Exhibit 10.44
RELEASE OF CLAIMS AND VESTING AGREEMENT
I agree that the goodwill payment, as calculated in the letter to which thisExhibit A is attached (the "Goodwill Payment"), to be made by Maxim Integrated Products, Inc. ("Maxim") is full and complete satisfaction for the expiration and termination of my vested stock option(s) to purchase shares of common stock of Maxim identified below (the "Option").
Vesting Requirement
I agree that the Goodwill Payment will vest as follows:
- 1/6 of the Goodwill Payment will vest on August 15, 2009,
- 1/6 of the Goodwill Payment will vest on November 15, 2009,
- 1/6 of the Goodwill Payment will vest on February 15, 2010,
- 1/6 of the Goodwill Payment will vest on May 15, 2010,
- 1/6 of the Goodwill Payment will vest on August 15, 2010,
- 1/6 of the Goodwill Payment will vest on November 15, 2010,
subject to my continued employment at Maxim on each applicable vesting date.
Release of Claims
By signing below, I irrevocably, unconditionally and completely release, acquit and forever discharge each of the Releasees (as defined below) from any Claim (as defined below), and irrevocably, unconditionally and completely waive and relinquish each and every Claim that I may have had in the past, may now have or may have in the future against any of the Releasees, relating to any written or oral agreements or arrangements relating to the Option. For this purpose, the term "Releasees" means: (i) Maxim, (ii) each affiliate of Maxim, and (iii) the successors and past, present and future assigns, directors, officers, agents, attorneys and representatives of the respective entities identified or otherwise referred to in the foregoing clauses (i) and (ii); and the term "Claim" means all past, present and future disputes, claims, controversies, demands, rights, obligations, liabilities, actions and causes of action of every kind and nature, including, without limitation, (x) any unknown, unsuspected or undisclosed claim, and (y) any claim or right that may be asserted or exercised by me in my capacity as a stockholder, director, officer or employee of Maxim or in any other capacity.

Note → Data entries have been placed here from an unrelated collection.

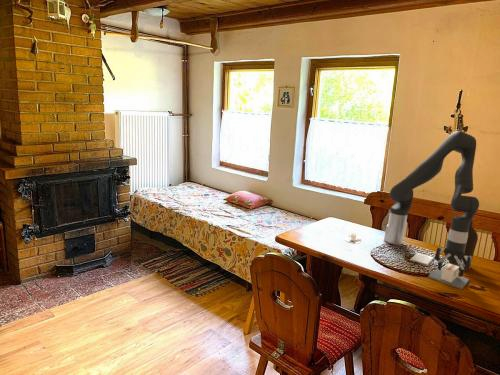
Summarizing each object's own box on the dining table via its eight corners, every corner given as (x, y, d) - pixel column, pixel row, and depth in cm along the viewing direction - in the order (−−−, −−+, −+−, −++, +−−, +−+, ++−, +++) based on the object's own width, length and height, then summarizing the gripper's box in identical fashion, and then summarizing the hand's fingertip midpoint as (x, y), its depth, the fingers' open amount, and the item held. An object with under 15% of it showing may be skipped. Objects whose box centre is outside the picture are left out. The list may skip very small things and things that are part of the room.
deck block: (446, 273, 174) (448, 262, 172) (457, 276, 171) (459, 266, 169) (440, 278, 167) (442, 268, 166) (451, 282, 164) (453, 271, 163)
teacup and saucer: (359, 239, 212) (360, 232, 211) (362, 244, 205) (363, 237, 204) (344, 238, 213) (345, 231, 212) (346, 243, 205) (347, 236, 204)
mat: (428, 277, 169) (428, 275, 169) (436, 270, 178) (436, 268, 178) (461, 289, 160) (462, 287, 160) (468, 280, 169) (469, 279, 169)
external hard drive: (409, 262, 187) (416, 255, 196) (427, 267, 182) (433, 260, 191) (410, 259, 186) (417, 252, 196) (427, 264, 181) (433, 257, 191)
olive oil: (461, 271, 179) (472, 222, 173) (442, 262, 188) (452, 215, 182) (475, 268, 183) (487, 220, 177) (456, 259, 193) (466, 213, 187)
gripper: (477, 242, 163) (469, 276, 166) (442, 233, 172) (435, 265, 176) (473, 246, 157) (465, 281, 161) (437, 236, 167) (430, 269, 170)
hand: (449, 273), depth 168 cm, fingers open, 8 cm apart
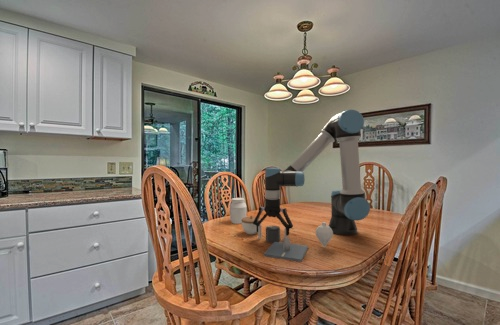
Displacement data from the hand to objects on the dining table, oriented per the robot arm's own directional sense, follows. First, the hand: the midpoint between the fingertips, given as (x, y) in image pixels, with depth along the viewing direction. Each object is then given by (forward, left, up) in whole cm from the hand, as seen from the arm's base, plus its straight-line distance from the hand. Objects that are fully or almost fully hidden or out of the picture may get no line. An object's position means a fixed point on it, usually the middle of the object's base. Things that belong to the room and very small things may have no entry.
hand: (272, 240), depth 122 cm
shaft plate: (-10, +12, 0) cm, 16 cm away
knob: (0, 0, 0) cm, 0 cm away
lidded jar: (+15, -8, 0) cm, 17 cm away
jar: (+32, -27, 0) cm, 42 cm away
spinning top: (-25, +2, 0) cm, 25 cm away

I hereby expressly waive the provisions of Section 1542 of the California Civil Code regarding the waiver of unknown claims, which provides as follows:
"A GENERAL RELEASE DOES NOT EXTEND TO CLAIMS WHICH THE CREDITOR DOES NOT KNOW OR SUSPECT TO EXIST IN HIS FAVOR AT THE TIME OF EXECUTING THE RELEASE, WHICH IF KNOWN BY HIM MUST HAVE MATERIALLY AFFECTED HIS SETTLEMENT WITH THE DEBTOR."